Nov. 6, 1927 – Jan. 1, 2013
Martin J. Pine, Ph.D., of Amherst, a Roswell Park Cancer Institute research scientist, died Jan. 1 in the Health Center at Canterbury Woods, Amherst, after a short illness. He was 85.
Born in Forest Hills, Queens, he was a graduate of Cornell University and did graduate work at the University of Wisconsin and Indiana University, earning a doctorate in bacteriology, now microbiology.
A postdoctoral fellowship took him to Yale University for two years, where he met his wife, Ellen, who had a similar fellowship. When their fellowships ended in 1954, they both took positions at Roswell Park, and he continued his research on the protein turnover of microorganisms. In 1970, Dr. Pine wrote a seminal paper on the topic, which is considered a milestone today.
His research led to a sabbatical invitation in 1974 to Stanford University, where he brought cell cultures that proved significant in understanding how cancer makes genomes in stable cells. He retired in 1990.
Dr. Pine was an avid gardener and a longtime member of the Buffalo Bonsai Society and the Buffalo & Erie County Botanical Gardens. In the early 1990s, he single-handedly converted a small area in the Botanical Gardens into a bonsai corner.
He also was an antiques enthusiast, collecting and restoring antique furniture and photographs. His specialty was Civil War soldiers. He also created several tables for the Buffalo YMCA, where he was a member.

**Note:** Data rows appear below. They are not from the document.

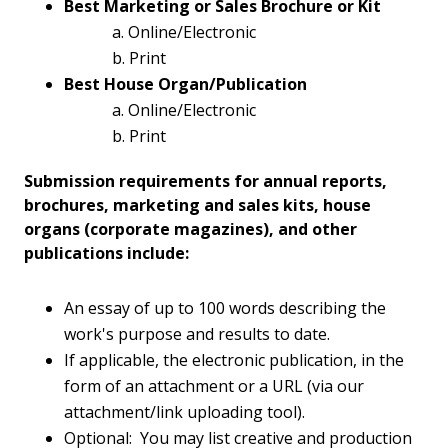
Best Marketing or Sales Brochure or Kit
a. Online/Electronic
b. Print
Best House Organ/Publication
a. Online/Electronic
b. Print
Submission requirements for annual reports,
brochures, marketing and sales kits, house
organs (corporate magazines), and other
publications include:
An essay of up to 100 words describing the
work's purpose and results to date.
If applicable, the electronic publication, in the
form of an attachment or a URL (via our
attachment/link uploading tool).
Optional: You may list creative and production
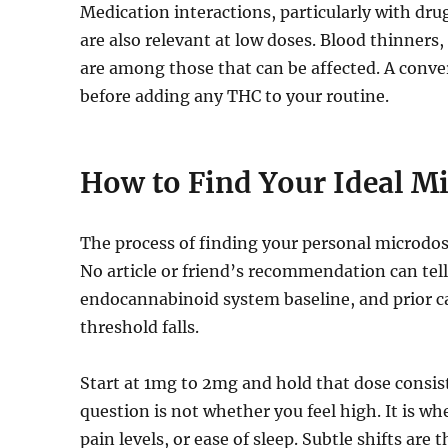
Medication interactions, particularly with dr
are also relevant at low doses. Blood thinners
are among those that can be affected. A conve
before adding any THC to your routine.
How to Find Your Ideal M
The process of finding your personal microdose
No article or friend’s recommendation can tel
endocannabinoid system baseline, and prior ca
threshold falls.
Start at 1mg to 2mg and hold that dose consist
question is not whether you feel high. It is wh
pain levels, or ease of sleep. Subtle shifts are 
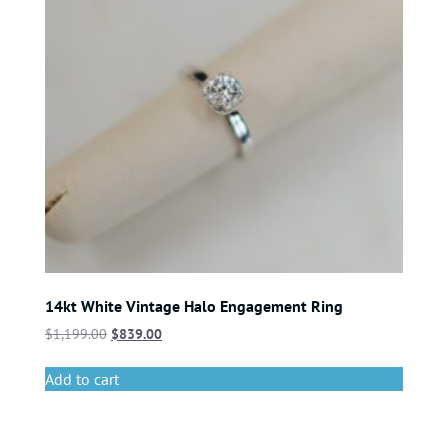
14kt White Vintage Halo Engagement Ring
$
1,199.00
$
839.00
Add to cart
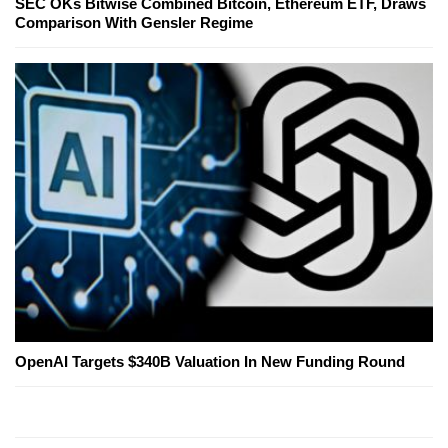
SEC OKs Bitwise Combined Bitcoin, Ethereum ETF, Draws
Comparison With Gensler Regime
OpenAI Targets $340B Valuation In New Funding Round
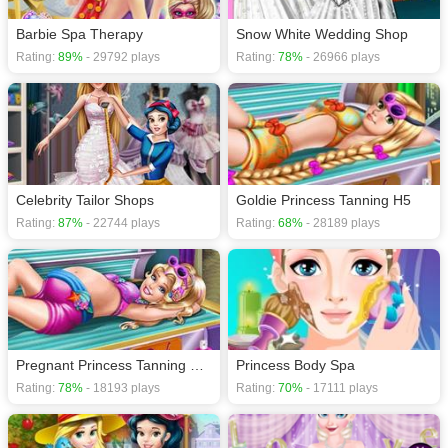
Barbie Spa Therapy
Snow White Wedding Shop
Rating:
89%
- 29792 plays
Rating:
78%
- 26966 plays
Celebrity Tailor Shops
Goldie Princess Tanning H5
Rating:
87%
- 22744 plays
Rating:
68%
- 28189 plays
Pregnant Princess Tanning Solarium H5
Princess Body Spa
Rating:
78%
- 18193 plays
Rating:
70%
- 17111 plays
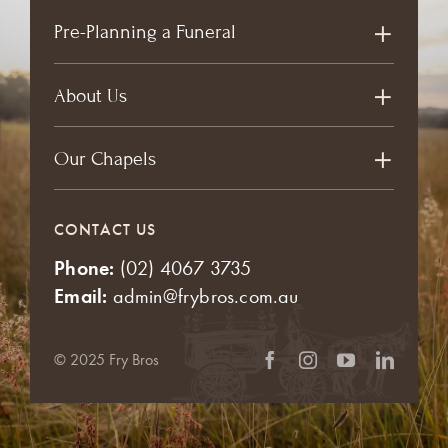
Pre-Planning a Funeral
About Us
Our Chapels
CONTACT US
Phone:
(02) 4067 3735
Email:
admin@frybros.com.au
© 2025 Fry Bros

He enjoyed classical music, especially opera. He was a member of Opera Buffs of Western New York. He also led an opera class at Canterbury Woods.
He and his wife traveled extensively to Europe, Central America and Israel.
In addition to his wife, he is survived by three sons, Nathanael, Jay and Aaron; and a brother, Bernard Pinsky.
A memorial service was held at Canterbury Woods.